Deep down, I know the truth. It really helps to hear from people who have made their goal. I have been following "A pound of cure", and that is a program that allows fruit. My bad kid, brat-brain decides I can eat as much fruit as I want. Of course, that does not make sense. I will cut back to just berries, once a day.

Thanks for the reminder. I will read the obesity code.

Pound of Cure is great, but you know his biggest push is for veggies, veggies, veggies. Do you know that a red pepper has more Vitamin C than an orange, and 1/4 the calories? I believe you can get every single phytonutrient and Vitamin from veggies, without any fruit.
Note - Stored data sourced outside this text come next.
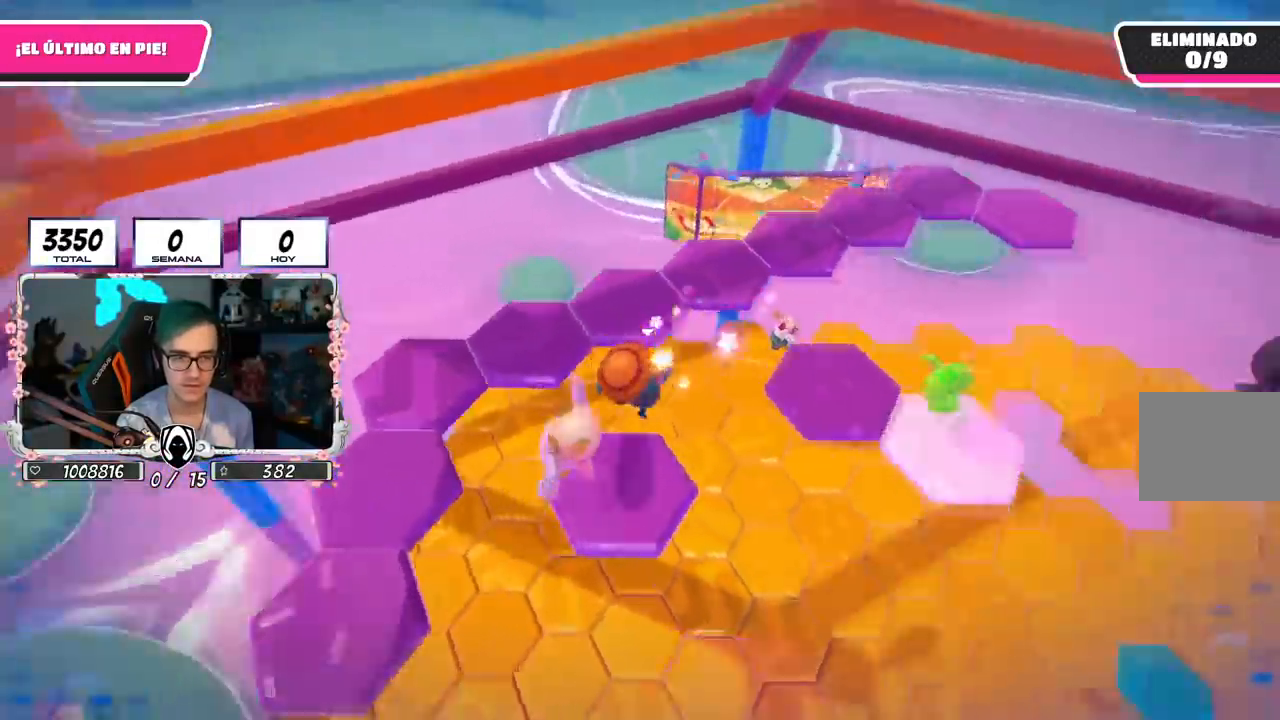
{"buttons": ["CROSS"], "left_stick": "up", "right_stick": "center", "events": [[67, "left_stick", "up"], [117, "right_stick", "right"], [167, "left_stick", "up-left"], [267, "right_stick", "center"], [317, "CROSS", "down"], [467, "left_stick", "up"]]}
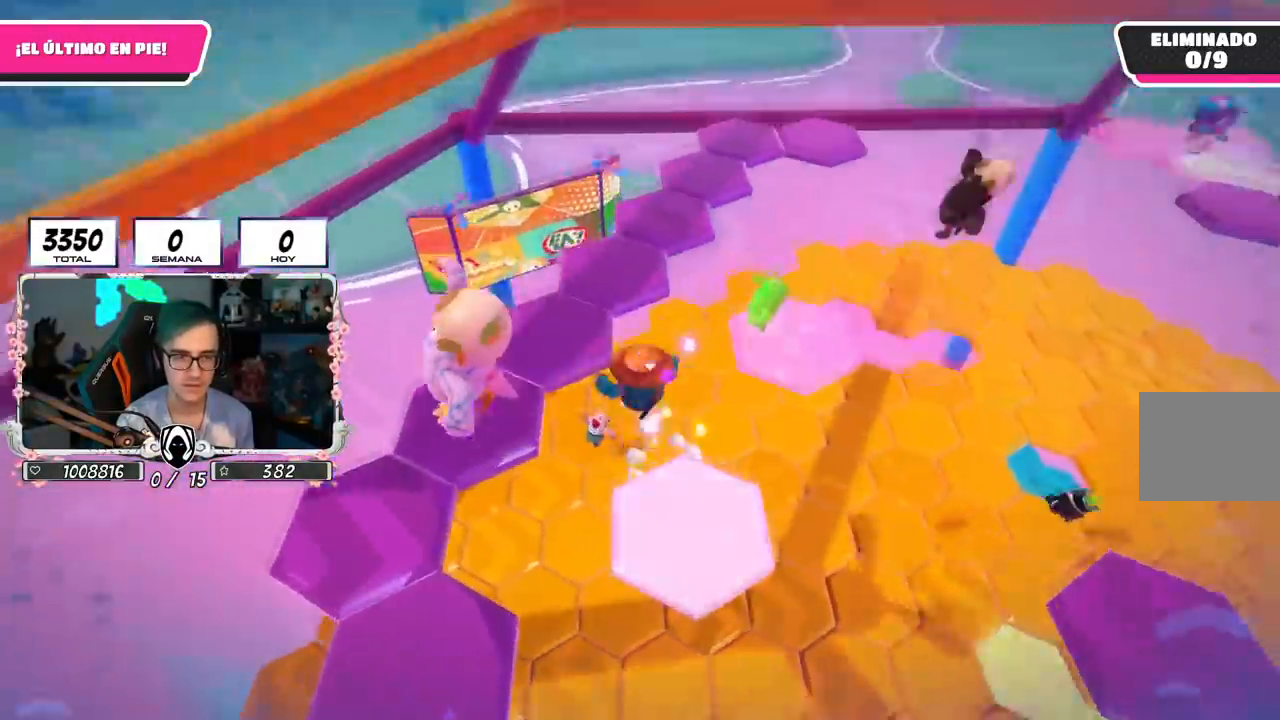
{"buttons": [], "left_stick": "up-right", "right_stick": "down-right", "events": [[66, "CROSS", "up"], [200, "right_stick", "down-right"], [283, "left_stick", "up-right"]]}
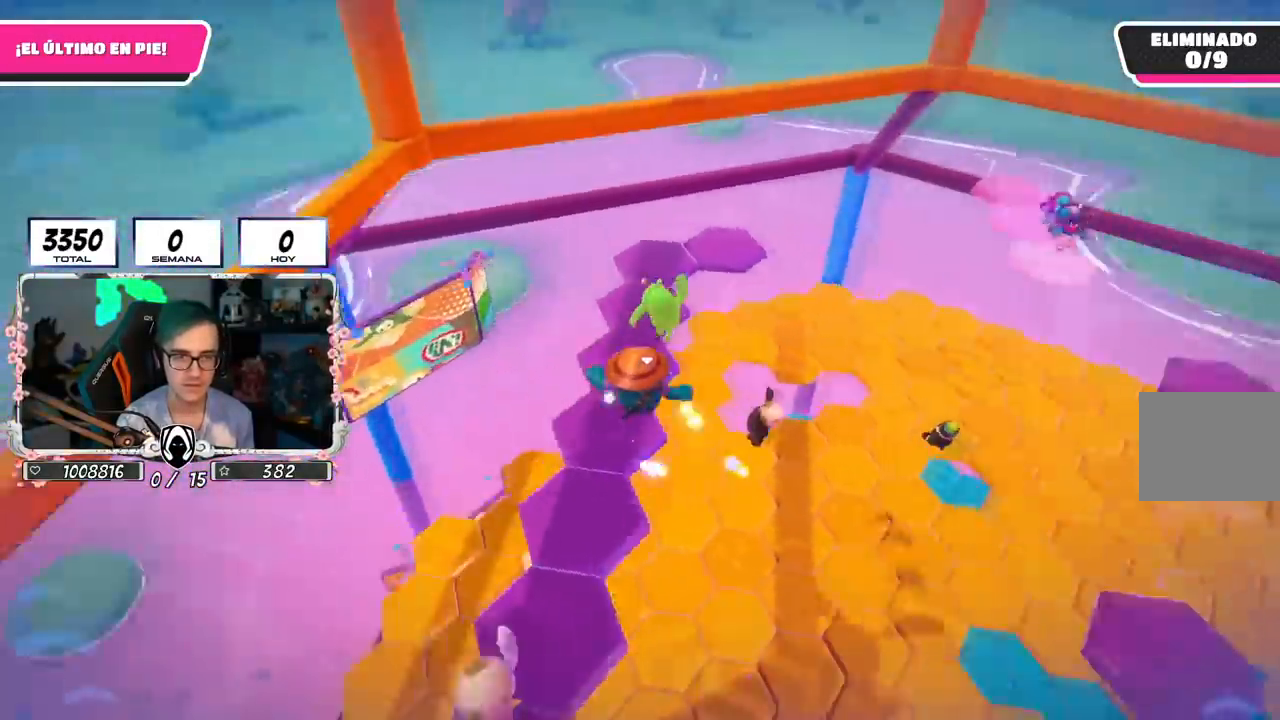
{"buttons": [], "left_stick": "up", "right_stick": "center", "events": [[17, "right_stick", "center"], [134, "left_stick", "up"]]}
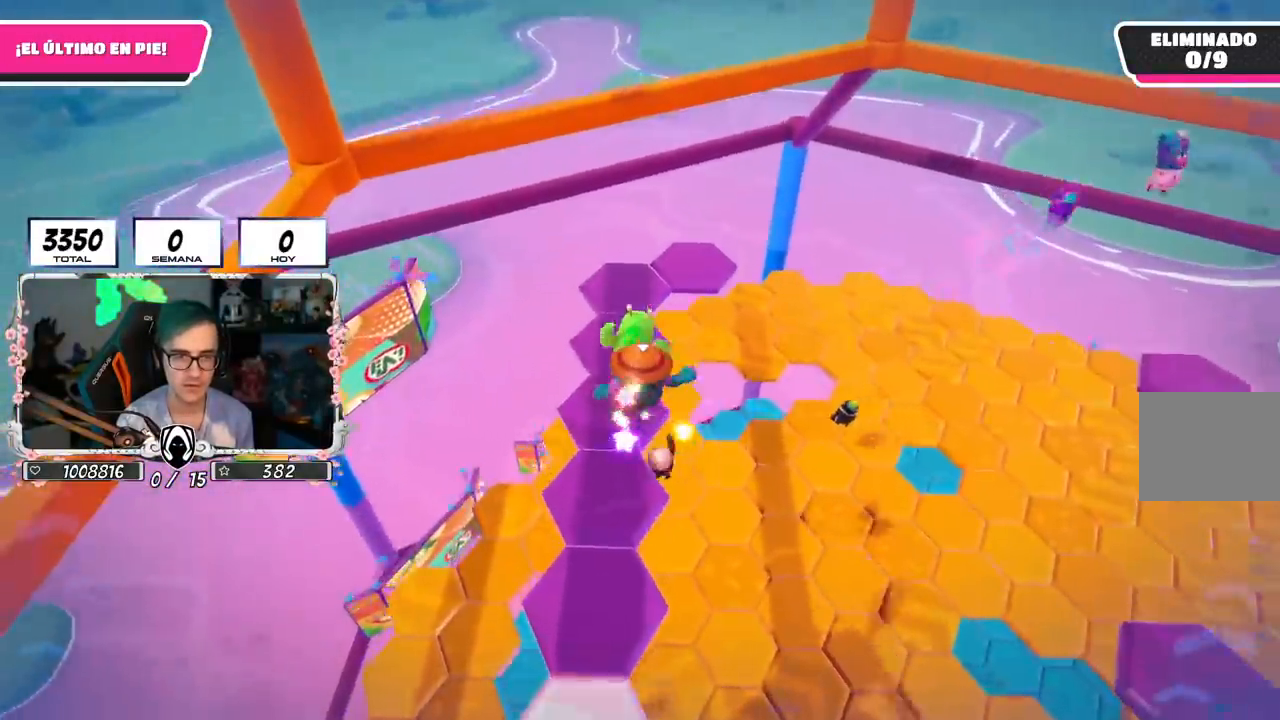
{"buttons": [], "left_stick": "up", "right_stick": "center", "events": []}
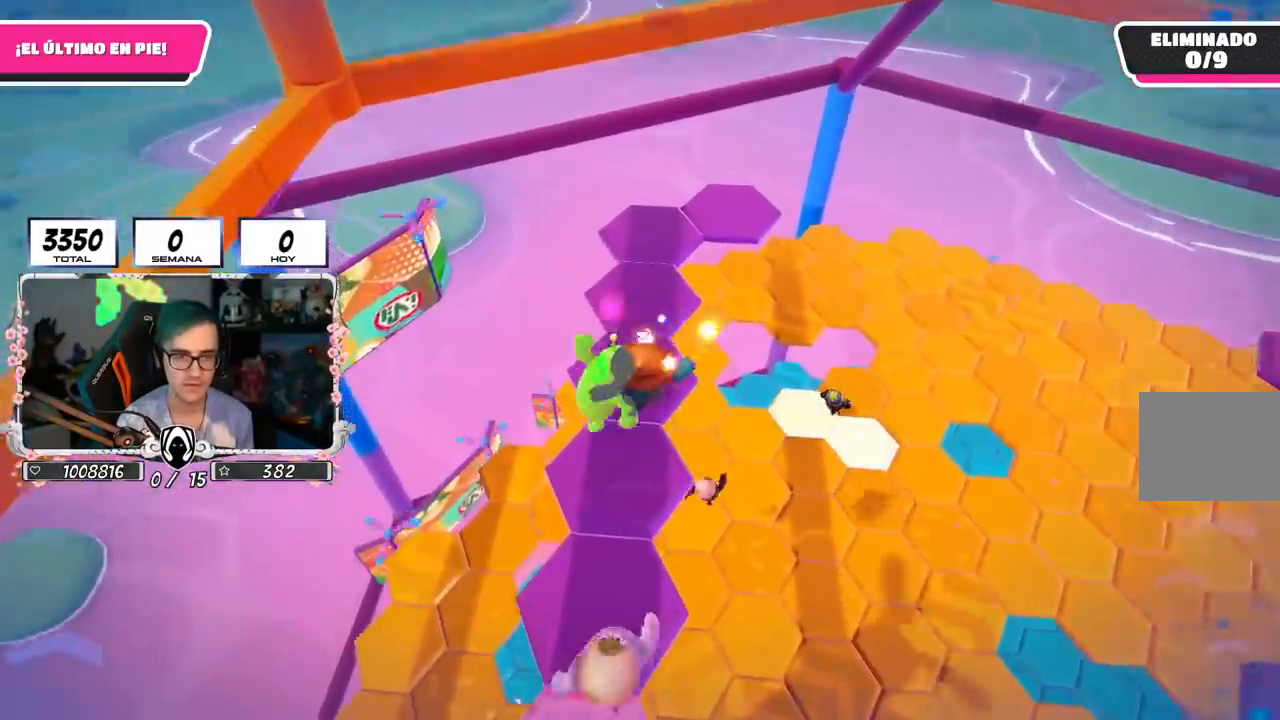
{"buttons": [], "left_stick": "up-left", "right_stick": "up-right", "events": [[100, "right_stick", "down-right"], [434, "left_stick", "up-left"], [501, "right_stick", "up-right"]]}
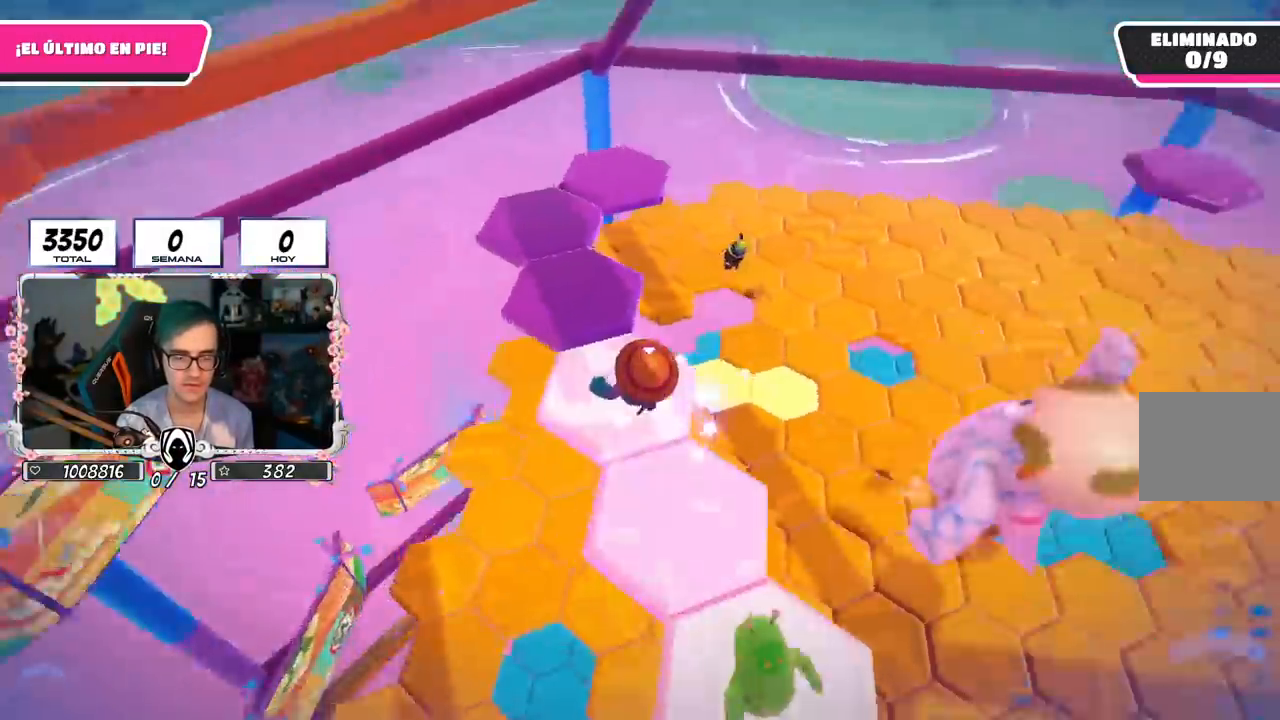
{"buttons": [], "left_stick": "up-left", "right_stick": "right", "events": [[367, "right_stick", "right"]]}
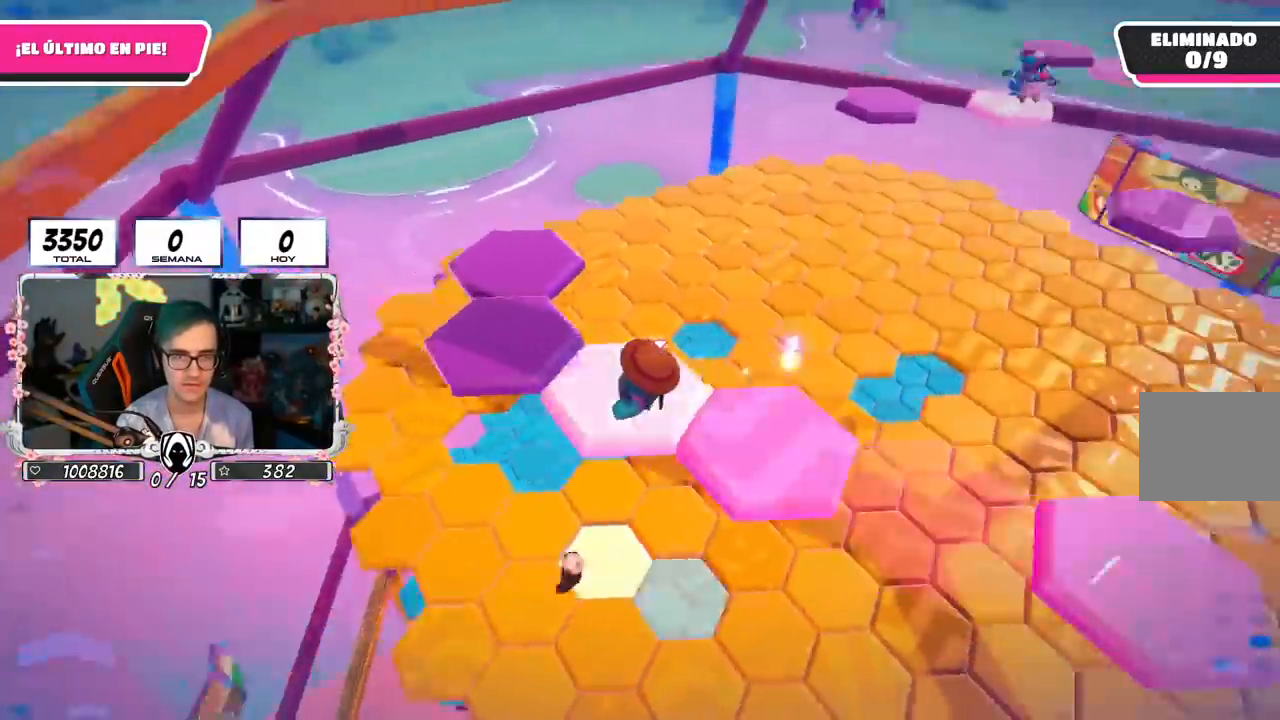
{"buttons": [], "left_stick": "right", "right_stick": "down-right", "events": [[84, "right_stick", "center"], [100, "CROSS", "down"], [267, "CROSS", "up"], [267, "left_stick", "up-right"], [351, "left_stick", "right"], [367, "right_stick", "down-right"]]}
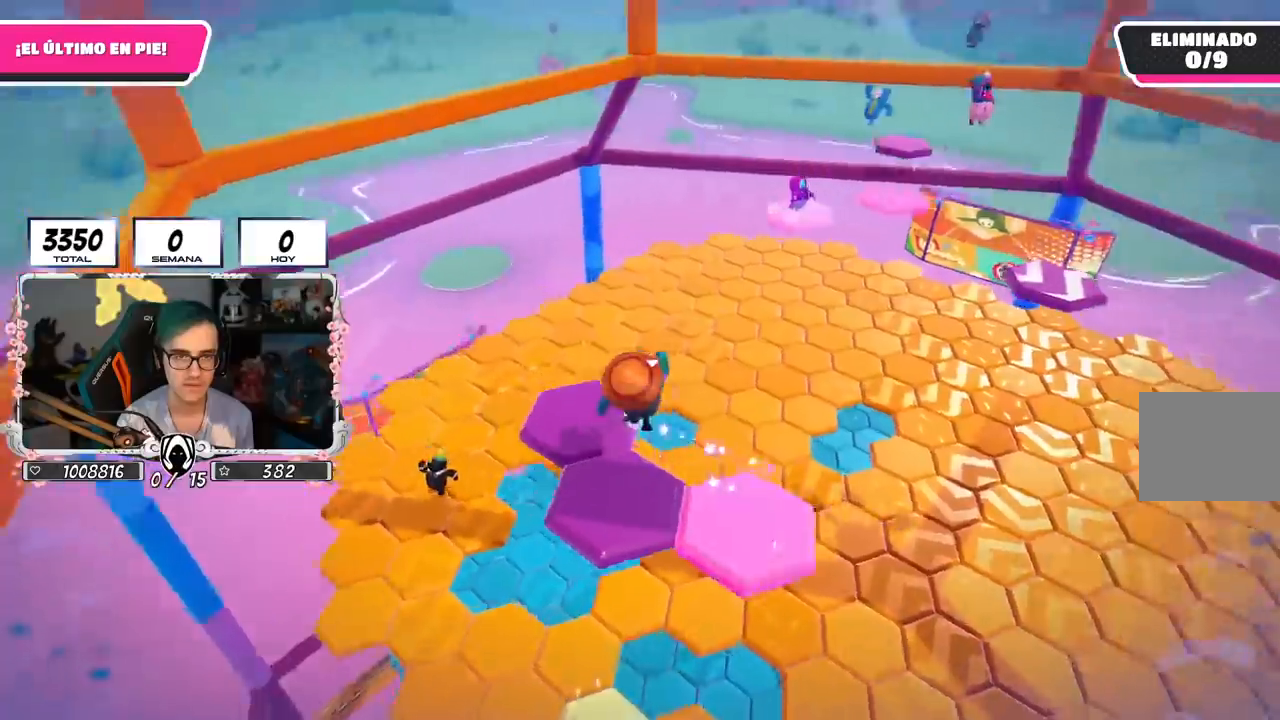
{"buttons": [], "left_stick": "up-left", "right_stick": "center", "events": [[284, "right_stick", "up-right"], [334, "right_stick", "center"], [350, "left_stick", "center"], [400, "left_stick", "up-left"]]}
I agree that berries are an exception - add to smoothies and yoghurt. They are low in calories, but high in nutrition. But for the others, lay off for the time being. I might also have half a peach with cottage cheese or yoghurt. ALWAYS cover your fruit with Protein. Best is to eat it for dessert after you already have your protein on board. This is how you prevent those high insulin spikes.

You also have to ask why you want the fruit so much. For most people it is to satisfy a sweet tooth, and this is what we must change. Amazing, but if you stop all the fruit and artificial sweeteners, after a bit, a pepper or green bean will taste so sweet and delicious. Lots of veggies have a sweetness to them if your taste buds have been cleared of the sugars and stuff that tastes like sugar. It's all about balance and reframing what we think is delicious.